Under Rule 8.3(b) of the Code, any person who is, or becomes, interested in one per cent. or more of any class of relevant securities of the offeree company or of any paper offeror must make a Dealing Disclosure if the person deals in any relevant securities of the offeree company or of any paper offeror during the Offer Period. A Dealing Disclosure must contain details of the dealing concerned and of the person's interests and short positions in, and rights to subscribe for, any relevant securities of each of (i) the offeree company and (ii) any paper offeror, save to the extent that these details have previously
been disclosed under Rule 8. A Dealing Disclosure by a person to whom Rule 8.3(b) applies must be
made by no later than 3:30 pm (London time) on the business day following the date of the relevant dealing.
If two or more persons act together pursuant to an agreement or understanding, whether formal or informal, to acquire or control an interest in relevant securities of an offeree company or a paper offeror, they will be deemed to be a single person for the purpose of Rule 8.3.
Opening Position Disclosures must also be made by the offeree company and by any offeror and Dealing Disclosures must also be made by the offeree company, by any offeror and by any persons acting in concert with any of them (see Rules 8.1, 8.2 and 8.4).

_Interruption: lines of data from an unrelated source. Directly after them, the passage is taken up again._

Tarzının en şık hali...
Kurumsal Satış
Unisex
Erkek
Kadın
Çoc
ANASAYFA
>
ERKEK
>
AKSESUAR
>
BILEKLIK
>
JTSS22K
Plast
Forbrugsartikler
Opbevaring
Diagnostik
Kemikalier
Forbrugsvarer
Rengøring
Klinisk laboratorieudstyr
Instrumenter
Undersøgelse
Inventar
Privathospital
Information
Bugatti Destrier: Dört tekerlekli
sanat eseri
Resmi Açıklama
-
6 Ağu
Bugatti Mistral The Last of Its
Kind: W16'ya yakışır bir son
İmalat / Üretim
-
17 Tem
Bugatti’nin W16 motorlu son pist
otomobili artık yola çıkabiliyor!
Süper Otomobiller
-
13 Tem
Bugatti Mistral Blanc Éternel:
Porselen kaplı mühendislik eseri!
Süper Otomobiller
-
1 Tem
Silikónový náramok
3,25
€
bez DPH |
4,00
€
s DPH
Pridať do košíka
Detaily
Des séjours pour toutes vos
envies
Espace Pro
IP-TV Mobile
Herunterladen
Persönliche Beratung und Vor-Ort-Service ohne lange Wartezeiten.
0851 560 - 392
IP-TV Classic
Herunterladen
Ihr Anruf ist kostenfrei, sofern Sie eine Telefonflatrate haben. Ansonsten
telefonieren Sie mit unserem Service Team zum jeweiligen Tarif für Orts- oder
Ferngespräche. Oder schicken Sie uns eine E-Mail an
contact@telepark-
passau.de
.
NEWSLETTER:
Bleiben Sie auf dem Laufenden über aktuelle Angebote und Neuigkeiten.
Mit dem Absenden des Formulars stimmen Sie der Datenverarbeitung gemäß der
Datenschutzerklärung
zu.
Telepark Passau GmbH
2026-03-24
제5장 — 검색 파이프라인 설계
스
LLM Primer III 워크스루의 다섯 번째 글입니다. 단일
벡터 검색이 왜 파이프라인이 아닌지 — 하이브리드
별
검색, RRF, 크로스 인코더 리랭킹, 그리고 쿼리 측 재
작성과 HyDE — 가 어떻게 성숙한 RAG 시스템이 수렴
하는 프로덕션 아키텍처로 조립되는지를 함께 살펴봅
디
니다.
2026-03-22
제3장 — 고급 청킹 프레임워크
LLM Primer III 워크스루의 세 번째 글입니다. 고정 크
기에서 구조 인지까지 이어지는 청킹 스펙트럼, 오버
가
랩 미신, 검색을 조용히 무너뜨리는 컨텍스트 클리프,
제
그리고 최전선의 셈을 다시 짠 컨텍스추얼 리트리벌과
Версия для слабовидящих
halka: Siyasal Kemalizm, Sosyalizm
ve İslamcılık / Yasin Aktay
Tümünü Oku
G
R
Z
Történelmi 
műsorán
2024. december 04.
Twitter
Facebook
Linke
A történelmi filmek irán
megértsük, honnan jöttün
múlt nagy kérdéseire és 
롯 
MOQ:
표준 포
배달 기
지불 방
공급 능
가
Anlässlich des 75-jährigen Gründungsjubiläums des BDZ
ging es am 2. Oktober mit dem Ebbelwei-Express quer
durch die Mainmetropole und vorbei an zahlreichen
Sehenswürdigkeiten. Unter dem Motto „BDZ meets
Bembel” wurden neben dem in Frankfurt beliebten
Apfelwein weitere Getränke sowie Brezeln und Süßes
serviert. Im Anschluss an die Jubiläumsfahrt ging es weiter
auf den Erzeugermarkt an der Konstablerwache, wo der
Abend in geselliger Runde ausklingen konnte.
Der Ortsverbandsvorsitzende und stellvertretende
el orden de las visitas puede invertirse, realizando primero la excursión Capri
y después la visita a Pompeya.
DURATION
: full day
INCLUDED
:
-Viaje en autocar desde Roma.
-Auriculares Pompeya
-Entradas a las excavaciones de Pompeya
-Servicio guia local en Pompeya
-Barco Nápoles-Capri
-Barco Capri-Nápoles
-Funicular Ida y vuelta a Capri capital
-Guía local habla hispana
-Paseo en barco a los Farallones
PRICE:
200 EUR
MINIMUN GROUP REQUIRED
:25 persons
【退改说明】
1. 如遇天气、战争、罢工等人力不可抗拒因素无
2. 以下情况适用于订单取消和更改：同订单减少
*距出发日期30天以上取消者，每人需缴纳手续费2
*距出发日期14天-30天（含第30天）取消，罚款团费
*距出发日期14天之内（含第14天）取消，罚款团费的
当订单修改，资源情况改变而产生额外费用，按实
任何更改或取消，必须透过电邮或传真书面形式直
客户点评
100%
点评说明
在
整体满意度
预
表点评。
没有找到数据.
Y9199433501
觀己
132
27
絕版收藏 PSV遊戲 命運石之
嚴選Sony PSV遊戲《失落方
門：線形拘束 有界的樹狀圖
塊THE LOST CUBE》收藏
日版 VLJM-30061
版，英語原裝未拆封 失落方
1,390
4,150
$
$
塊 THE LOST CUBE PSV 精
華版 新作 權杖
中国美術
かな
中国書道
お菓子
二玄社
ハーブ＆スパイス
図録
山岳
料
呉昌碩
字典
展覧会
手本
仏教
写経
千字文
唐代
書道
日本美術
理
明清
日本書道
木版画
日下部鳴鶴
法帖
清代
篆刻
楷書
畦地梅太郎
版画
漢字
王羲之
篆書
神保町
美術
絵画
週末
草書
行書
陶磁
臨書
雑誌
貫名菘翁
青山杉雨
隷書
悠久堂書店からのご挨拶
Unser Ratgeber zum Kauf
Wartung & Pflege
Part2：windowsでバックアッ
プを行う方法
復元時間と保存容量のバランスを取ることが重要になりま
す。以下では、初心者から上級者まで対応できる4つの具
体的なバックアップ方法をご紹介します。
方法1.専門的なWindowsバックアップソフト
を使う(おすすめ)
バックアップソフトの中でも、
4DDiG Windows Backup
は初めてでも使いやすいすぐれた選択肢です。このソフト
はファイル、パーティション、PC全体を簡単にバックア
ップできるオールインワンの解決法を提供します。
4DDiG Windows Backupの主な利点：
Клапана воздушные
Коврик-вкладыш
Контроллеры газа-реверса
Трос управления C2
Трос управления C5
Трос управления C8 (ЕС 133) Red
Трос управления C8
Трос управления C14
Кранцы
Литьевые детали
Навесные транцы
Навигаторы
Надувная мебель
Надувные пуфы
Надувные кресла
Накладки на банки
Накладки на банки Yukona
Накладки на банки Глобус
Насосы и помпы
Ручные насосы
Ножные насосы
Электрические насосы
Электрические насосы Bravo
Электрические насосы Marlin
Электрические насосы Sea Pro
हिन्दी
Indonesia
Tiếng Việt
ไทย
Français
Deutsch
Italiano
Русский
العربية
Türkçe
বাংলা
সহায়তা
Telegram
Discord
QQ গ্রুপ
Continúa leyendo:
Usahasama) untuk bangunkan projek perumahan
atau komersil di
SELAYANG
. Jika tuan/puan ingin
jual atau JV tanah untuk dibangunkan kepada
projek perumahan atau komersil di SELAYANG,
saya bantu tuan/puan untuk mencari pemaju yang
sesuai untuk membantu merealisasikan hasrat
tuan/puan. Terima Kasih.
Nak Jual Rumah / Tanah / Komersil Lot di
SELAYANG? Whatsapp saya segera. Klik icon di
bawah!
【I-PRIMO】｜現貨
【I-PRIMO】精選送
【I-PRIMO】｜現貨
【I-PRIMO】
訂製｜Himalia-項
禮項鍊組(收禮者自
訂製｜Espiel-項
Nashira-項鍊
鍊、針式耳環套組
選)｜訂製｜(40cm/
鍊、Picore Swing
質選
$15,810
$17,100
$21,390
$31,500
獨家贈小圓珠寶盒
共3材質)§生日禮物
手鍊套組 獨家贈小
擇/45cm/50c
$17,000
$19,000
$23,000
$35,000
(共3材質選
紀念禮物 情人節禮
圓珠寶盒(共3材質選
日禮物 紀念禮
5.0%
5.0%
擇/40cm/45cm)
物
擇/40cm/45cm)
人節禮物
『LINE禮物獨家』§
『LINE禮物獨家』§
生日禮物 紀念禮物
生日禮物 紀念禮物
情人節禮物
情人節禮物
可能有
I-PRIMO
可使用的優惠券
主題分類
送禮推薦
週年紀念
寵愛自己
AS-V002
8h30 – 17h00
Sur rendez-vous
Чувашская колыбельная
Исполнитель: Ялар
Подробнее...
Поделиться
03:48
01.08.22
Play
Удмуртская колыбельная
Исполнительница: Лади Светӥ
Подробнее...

Details of the offeree and offeror companies in respect of whose relevant securities Opening Position Disclosures and Dealing Disclosures must be made can be found in the Disclosure Table on the Takeover Panel's website at www.thetakeoverpanel.org.uk, including details of the number of relevant securities in issue, when the offer period commenced and when any offeror was first identified. You should contact the Panel's Market Surveillance Unit on +44 (0)20 7638 0129 if you are in any doubt as to whether you are required to make an Opening Position Disclosure or a Dealing Disclosure.